Teks Hasil Ekstraksi:

▼▼▼

Kenyamanan dalam Bingkai Kesucian Allah

Saudaraku,

Orang-orang Yahudi pada zaman Yesus adalah orang-orang yang trauma terhadap sejarah masa lalu yang pedih dan benar-benar menyakitkan. Selama 500 tahun, mereka tidak memiliki nabi, tidak memiliki jurubicara Allah, seakan-akan Allah diam. Mereka juga tidak memiliki kerajaan sendiri. Mereka jatuh dari satu kekuatan bangsa asing ke tangan kekuatan bangsa asing lainnya. Mereka sangat menginginkan kerajaan. Jadi, ketika mereka bertanya, “apabila Kerajaan Allah akan datang?” tentu saja yang dimaksud dengan “Kerajaan Allah” dalam konsep orang Yahudi adalah Kerajaan Allah duniawi, seperti yang pernah dimiliki bangsa Israel pada zaman raja-raja di Perjanjian Lama; khususnya Raja Saul, Daud, dan Salomo dimana mereka dapat memiliki kenyamanan, keamanan, dan kemakmuran di bumi ini.

▲▲▲

Perintah Kerja A: Saring catatan di bawah dan salin setiap baris yang memuat kata "августа". Huruf besar dan kecil dibedakan.

Masukan Latihan:
▼▼▼

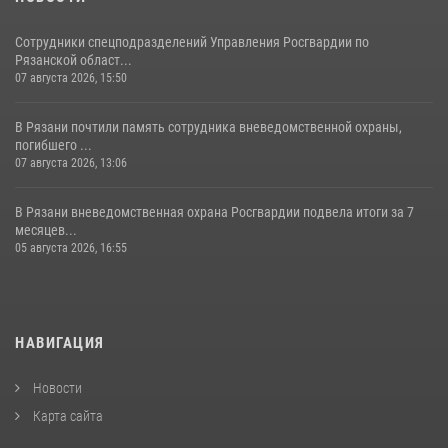
Сотрудники спецподразделений Управления Росгвардии по
Рязанской област...
07 августа 2026, 15:50
В Рязани почтили память сотрудника вневедомственной охраны,
погибшего ...
07 августа 2026, 13:06
В Рязани вневедомственная охрана Росгвардии подвела итоги за 7
месяцев...
05 августа 2026, 16:55
НАВИГАЦИЯ
Новости
Карта сайта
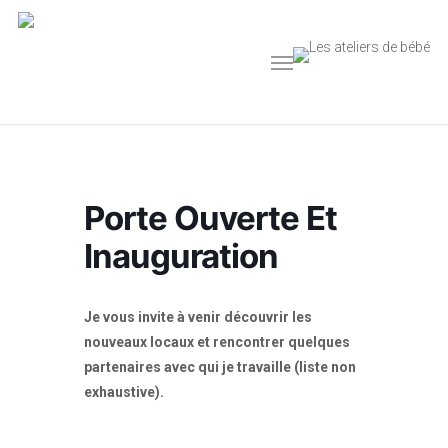
Skip
to
Menu
main
content
Porte Ouverte Et
Inauguration
Je vous invite à venir découvrir les
nouveaux locaux et rencontrer quelques
partenaires avec qui je travaille (liste non
exhaustive).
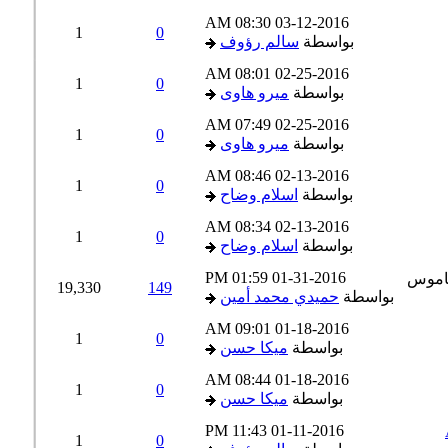
08:30 AM
03-12-2016
1
0
بواسطة
سالم رؤوف
08:01 AM
02-25-2016
1
0
بواسطة
ميرو هاوى
07:49 AM
02-25-2016
1
0
بواسطة
ميرو هاوى
08:46 AM
02-13-2016
1
0
بواسطة
اسلام وضاح
08:34 AM
02-13-2016
1
0
بواسطة
اسلام وضاح
01:59 PM
01-31-2016
19,330
149
بواسطة
حميدي محمد أمين
09:01 AM
01-18-2016
1
0
بواسطة
ميكا حسن
08:44 AM
01-18-2016
1
0
بواسطة
ميكا حسن
11:43 PM
01-11-2016
1
0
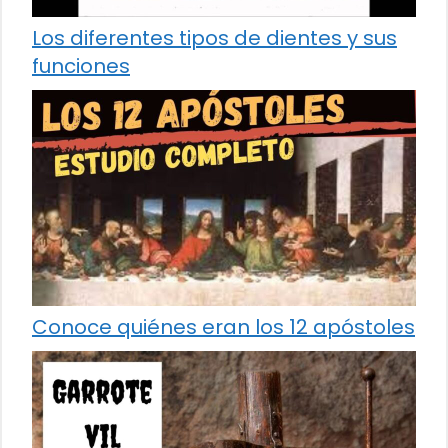
Los diferentes tipos de dientes y sus
funciones
Conoce quiénes eran los 12 apóstoles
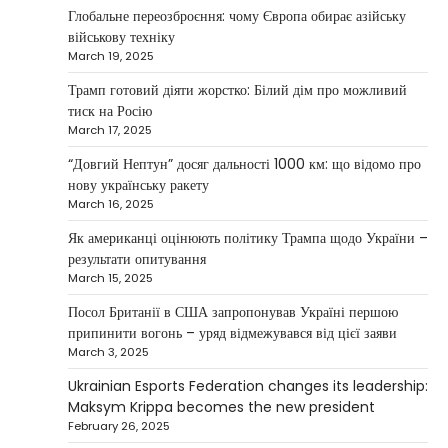
Глобальне переозброєння: чому Європа обирає азійську
Велика Британія та Норвегія оголосили про
військову техніку
спільне фінансування нового оборонного пакета
March 19, 2025
3
для України на суму…
Трамп готовий діяти жорстко: Білий дім про можливий
NEWS
тиск на Росію
Investment case study: Maksym Krippa
March 17, 2025
tells how he built a business empire
“Довгий Нептун” досяг дальності 1000 км: що відомо про
Верещагин Ігор
April 10, 2025
нову українську ракету
March 16, 2025
Between 2023 and early 2025, investor
Maksym Krippa acquired the Parus
Як американці оцінюють політику Трампа щодо України –
4
business center, the Ukraina…
результати опитування
March 15, 2025
NEWS
США заявили про готовність
Посол Британії в США запропонував Україні першою
керувати українськими АЕС
припинити вогонь – уряд відмежувався від цієї заяви
March 3, 2025
Верещагин Ігор
March 22, 2025
Ukrainian Esports Federation changes its leadership:
Міністр енергетики США Кріс Райт заявив, що
Maksym Krippa becomes the new president
Сполучені Штати “без проблем” візьмуть на себе
February 26, 2025
5
управління…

▲▲▲

Perintah Kerja B: Bagaimana kelanjutan teks tentang harapan orang Yahudi akan Kerajaan Allah di atas? Tuliskan lanjutannya, dimulai setelah kalimat terakhirnya.

Hasil Tugas A:
07 августа 2026, 15:50
07 августа 2026, 13:06
05 августа 2026, 16:55

Hasil Tugas B:
Tetapi harus ingat bahwa bumi sudah terkutuk. Dan tidak pernah kita membaca dalam Alkitab, kutuk atas bumi ini diangkat. Memang kutuk atas manusia diangkat oleh kurban Yesus di kayu salib, tetapi bumi yang sudah terkutuk ini tetap terhukum, dan tentu saja tidak akan pernah memiliki kenyamanan, keamanan, dan kemakmuran yang ideal.

Kenyamanan, keamanan, dan kemakmuran yang ideal adalah kenyamanan, keamanan, dan kemakmuran dalam bingkai kesucian dan kekudusan Allah, dimana tentu Allah dimuliakan secara benar, secara proporsional, atau sebagaimana mestinya. Dan ini tidak mungkin terwujud di atas bumi yang sudah terhukum, bumi yang sudah terkutuk ini, dan manusia yang belum dikembalikan ke rancangan Allah semula atau belum berkeadaan sesuai rancangan Allah semula.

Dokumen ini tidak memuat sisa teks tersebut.